Dia tidak punya waktu untuk mencobanya sebelumnya karena takut melibatkan orang yang tidak terkait dan mungkin menyebabkan masalah yang tidak terduga. Tetapi dengan hanya zombie di sekitar sini, itu harus saat yang tepat untuk mencobanya.
Begitu Allen selesai menyebut nama skill, dia langsung merasa seolah-olah ruang di depannya mulai terdistorsi.
Meskipun tidak begitu jelas, dia hanya merasakannya.
2 detik…
'Zi Zi Zi' Allen kemudian merasakan hawa dingin diikuti oleh bunyi dering samar seperti yang dihasilkan oleh nyamuk.
4 detik ...
BOOOM !!! Gelombang panas tiba-tiba dibuat dan tempat di sekitar empat zombie tiba-tiba meledak!
Ledakan ini telah menghancurkan tubuh para zombie di sekitar. Itu bahkan cukup kuat untuk meninggalkan kawah kecil di tanah.
"... Tentu saja, itu kuat." Allen bergumam pelan. Benar-benar tidak terduga; zombie menjadi benjolan dalam sekejap hanya dari satu serangan.
Melihat zombie yang terciprat di tanah, dia berkata, "... itu lebih atau kurang menekan gas."
Skill Allen [Explosion] adalah skill yang mampu mengompresi gas di sekitar targetnya dan tiba-tiba melepaskan, menciptakan ledakan seperti granat gegar otak tetapi tanpa bau dan hanya ledakan.
"Selain itu, mematikannya cukup rendah jika itu bukan serangan langsung" ... melihat bahwa zombie empat sampai lima meter dari target masih hidup, meskipun merangkak dengan menyedihkan, Allen menyimpulkan.

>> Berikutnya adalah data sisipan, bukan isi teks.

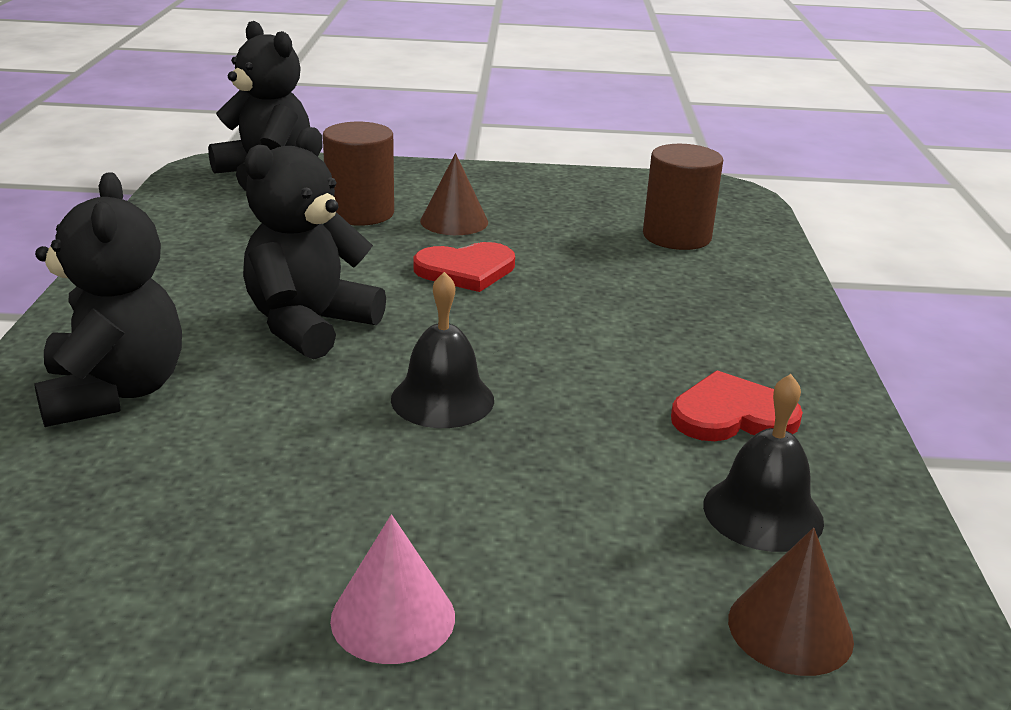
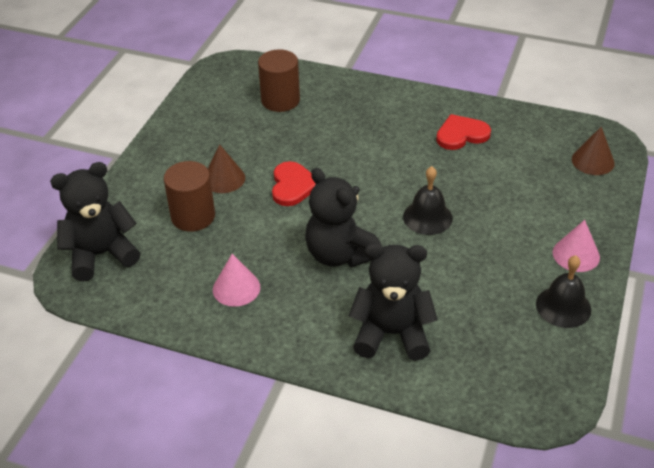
camera: 70 degrees left, 15 degrees up
red heart [671,370,803,441] -> red heart turned 60 degrees clockwise [436,114,491,150]
black bell [703,374,824,552] -> black bell moved to [536,255,591,328]
none -> pink cone [213,254,260,307]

Dia tiba-tiba merasakan kelelahan melonjak di tubuhnya.
“... Dan satu hal lagi, konsumsi skill ini tidak setengah-setengah. Dari perasaan yang saya dapatkan, saya pikir saya hanya bisa menggunakannya dua hingga tiga kali dalam sehari jika saya tidak bisa mengisi kembali stamina saya. ”
Dari yang saya tahu, keterampilan aktif seperti ini mengkonsumsi statistik [Pikiran]. Melihat bahwa saya seharusnya memiliki 2,4 poin di [Pikiran], mungkin 0,8 hingga 1 adalah penggunaan skill.
Kecuali untuk [Replikasi Keterampilan] yang tidak memerlukan biaya apa pun, saya hanya memiliki 2 keterampilan aktif; [Beetle Buzz] dan [Explosion] dan skill ini menghabiskan cukup banyak poin [Mind].
Saya kira saya perlu menemukan cara untuk meningkatkan [Pikiran] Statistik saya ...
Selesai menganalisis keterampilan barunya, Allen sekali lagi mengambil senjatanya dan melanjutkan perburuannya.